[Prompt]:
Can you update the listing below by changing every "Recorded time" to "Logged time", leaving everything else as it is and omitting the pictures?

[Records to use]:
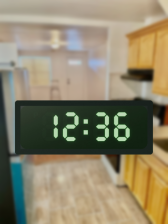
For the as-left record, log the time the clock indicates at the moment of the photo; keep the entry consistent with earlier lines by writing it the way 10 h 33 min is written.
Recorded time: 12 h 36 min
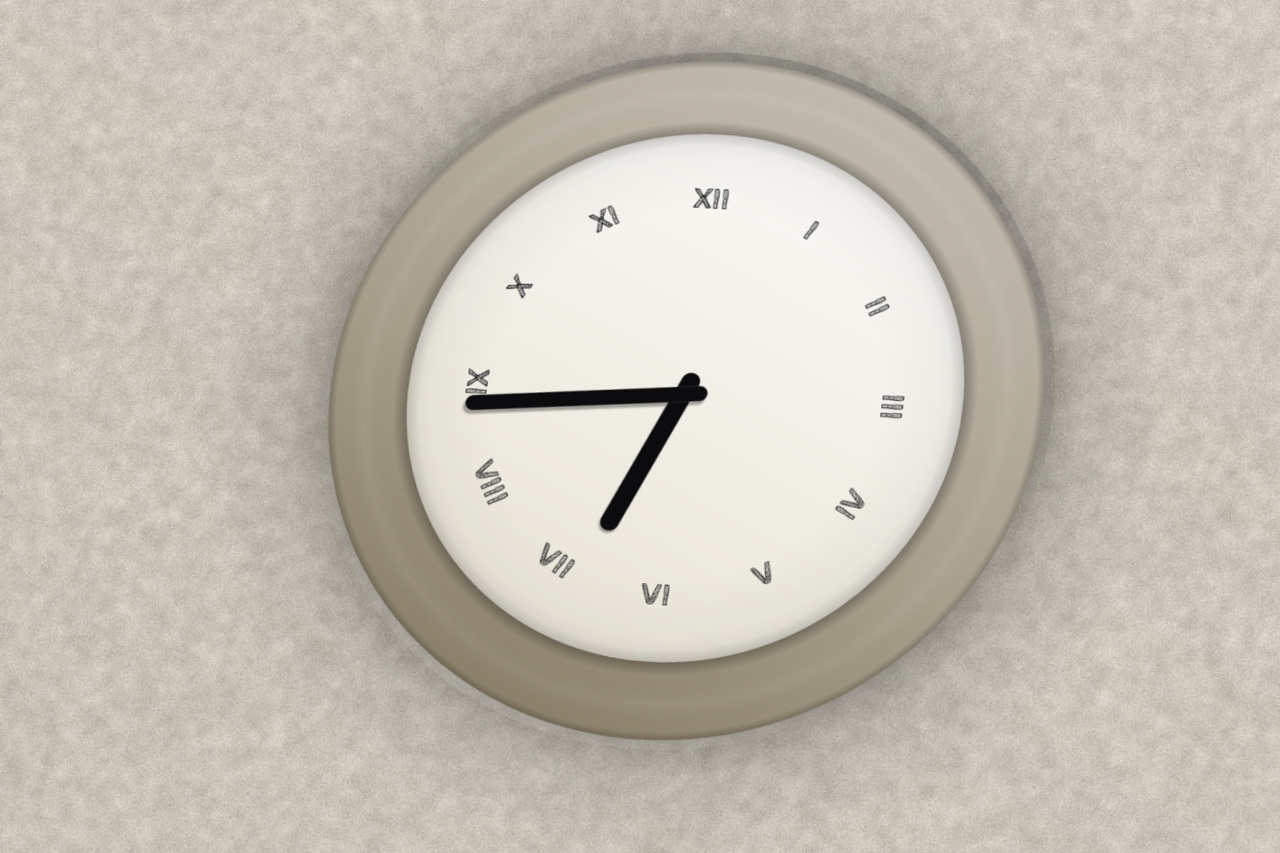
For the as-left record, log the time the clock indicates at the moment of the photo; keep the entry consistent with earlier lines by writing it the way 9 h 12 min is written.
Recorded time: 6 h 44 min
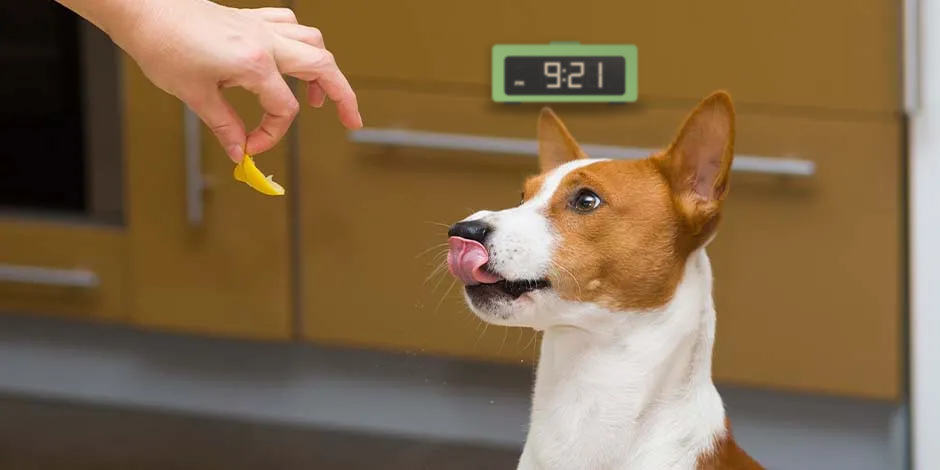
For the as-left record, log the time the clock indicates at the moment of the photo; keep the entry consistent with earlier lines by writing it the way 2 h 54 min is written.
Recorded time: 9 h 21 min
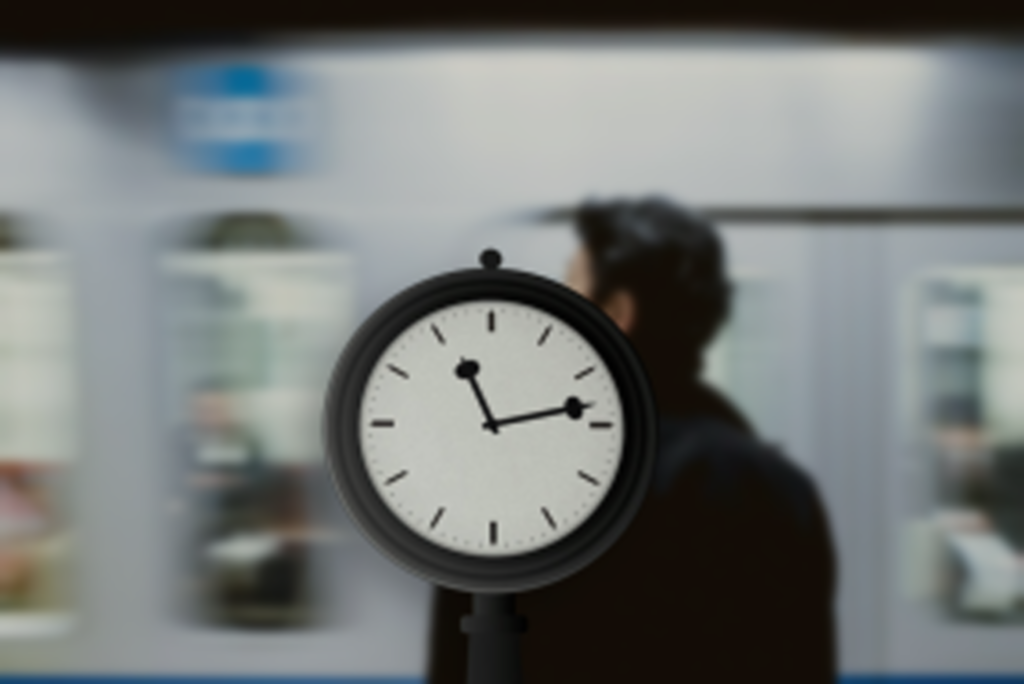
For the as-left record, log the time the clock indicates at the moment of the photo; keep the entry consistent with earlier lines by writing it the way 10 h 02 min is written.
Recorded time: 11 h 13 min
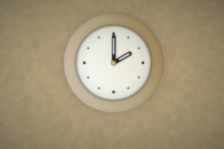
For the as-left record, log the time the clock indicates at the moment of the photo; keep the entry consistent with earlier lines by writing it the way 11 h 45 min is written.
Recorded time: 2 h 00 min
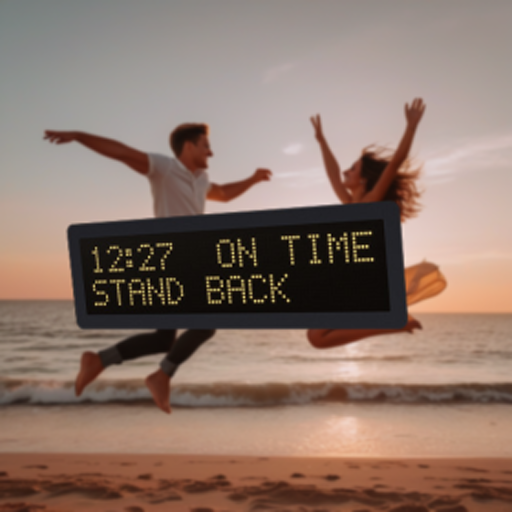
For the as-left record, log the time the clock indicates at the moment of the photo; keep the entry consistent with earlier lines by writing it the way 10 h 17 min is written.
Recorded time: 12 h 27 min
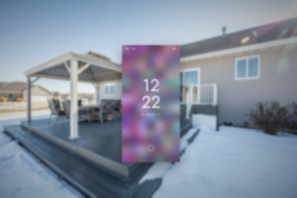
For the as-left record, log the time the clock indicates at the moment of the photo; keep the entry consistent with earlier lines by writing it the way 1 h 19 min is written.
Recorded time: 12 h 22 min
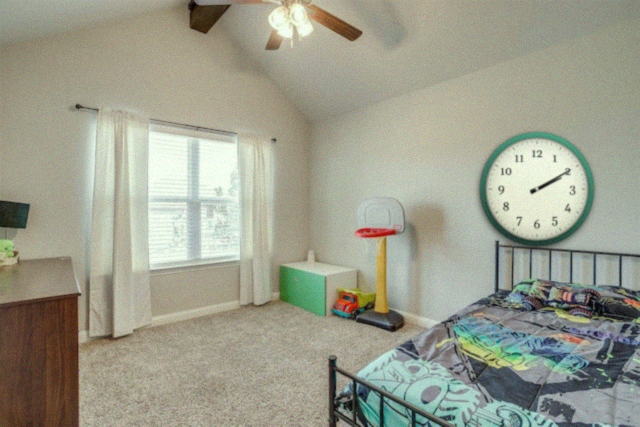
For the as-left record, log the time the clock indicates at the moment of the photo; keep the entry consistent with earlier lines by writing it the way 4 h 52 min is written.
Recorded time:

[The solution]:
For the as-left record, log the time the clock indicates at the moment of the photo; keep the entry consistent with earlier lines by writing it the way 10 h 33 min is written.
Logged time: 12 h 36 min
For the as-left record, log the time the clock indicates at the moment of the photo; keep the entry consistent with earlier lines by writing it the way 9 h 12 min is written.
Logged time: 6 h 44 min
For the as-left record, log the time the clock indicates at the moment of the photo; keep the entry consistent with earlier lines by writing it the way 2 h 54 min is written.
Logged time: 9 h 21 min
For the as-left record, log the time the clock indicates at the moment of the photo; keep the entry consistent with earlier lines by writing it the way 10 h 02 min is written.
Logged time: 11 h 13 min
For the as-left record, log the time the clock indicates at the moment of the photo; keep the entry consistent with earlier lines by writing it the way 11 h 45 min is written.
Logged time: 2 h 00 min
For the as-left record, log the time the clock indicates at the moment of the photo; keep the entry consistent with earlier lines by writing it the way 10 h 17 min is written.
Logged time: 12 h 27 min
For the as-left record, log the time the clock indicates at the moment of the photo; keep the entry consistent with earlier lines by writing it the way 1 h 19 min is written.
Logged time: 12 h 22 min
For the as-left record, log the time the clock indicates at the moment of the photo; keep the entry consistent with earlier lines by writing it the way 4 h 52 min is written.
Logged time:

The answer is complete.